→ **Your instructions**:
Your answer is the lines below, exactly, from the one that contains "line: (273, 240)" through the one that contains "part: (602, 618) -> (408, 387), moved", both included.

→ **Recorded data**:
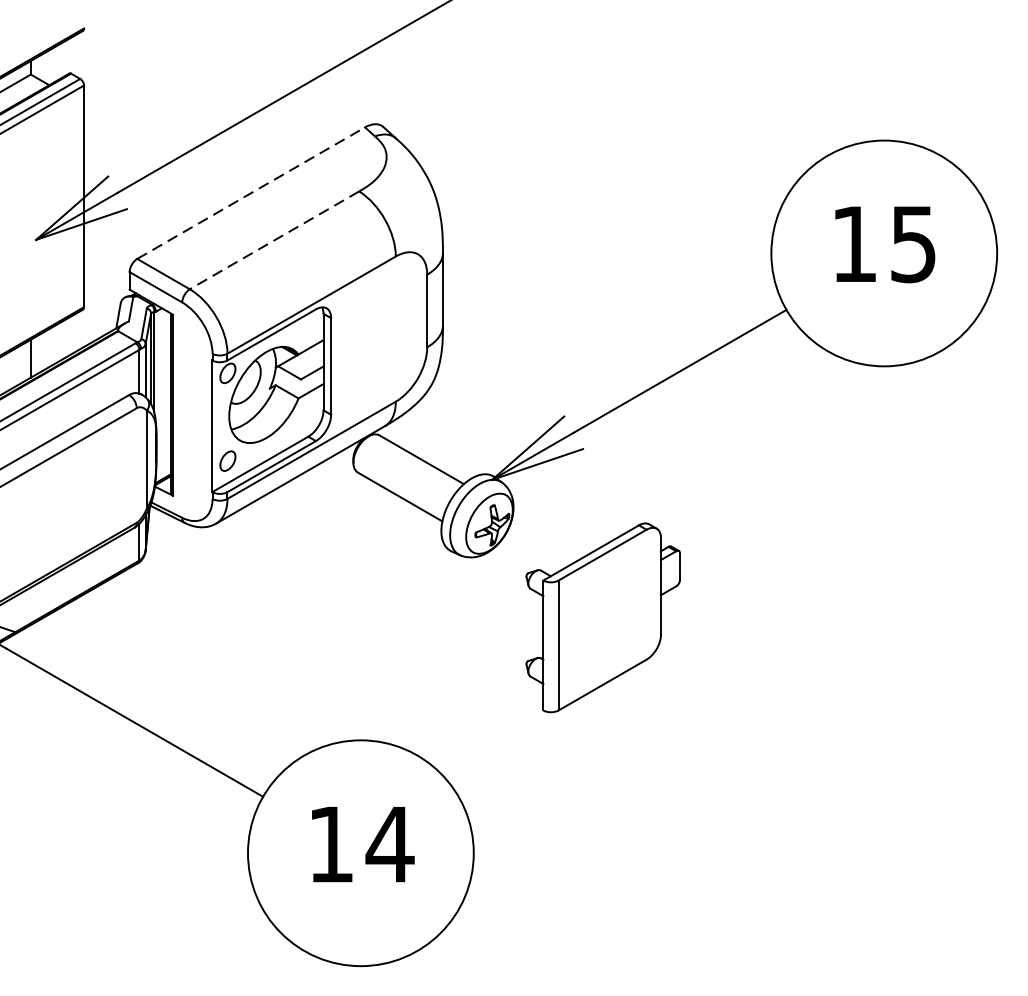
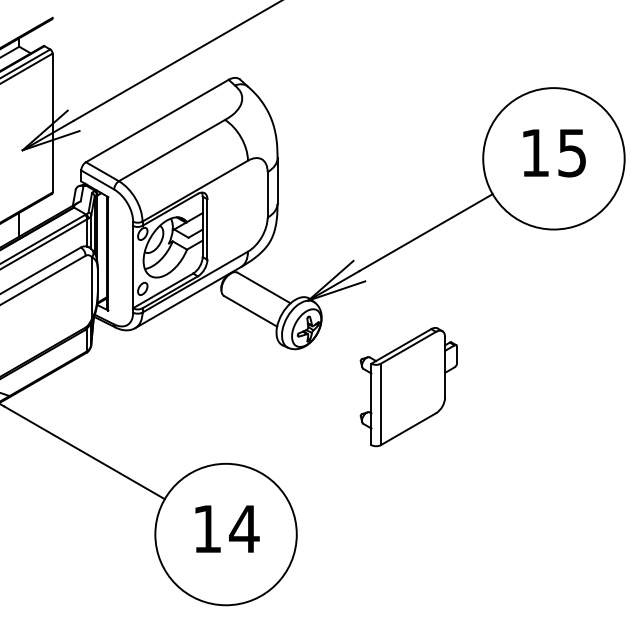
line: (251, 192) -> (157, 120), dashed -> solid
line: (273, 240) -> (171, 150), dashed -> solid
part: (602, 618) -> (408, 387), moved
--
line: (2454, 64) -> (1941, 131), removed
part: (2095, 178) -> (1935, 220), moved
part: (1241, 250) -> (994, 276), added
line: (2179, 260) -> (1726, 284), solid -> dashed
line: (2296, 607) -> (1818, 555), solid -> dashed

→ **Your solution**:
line: (273, 240) -> (171, 150), dashed -> solid
part: (602, 618) -> (408, 387), moved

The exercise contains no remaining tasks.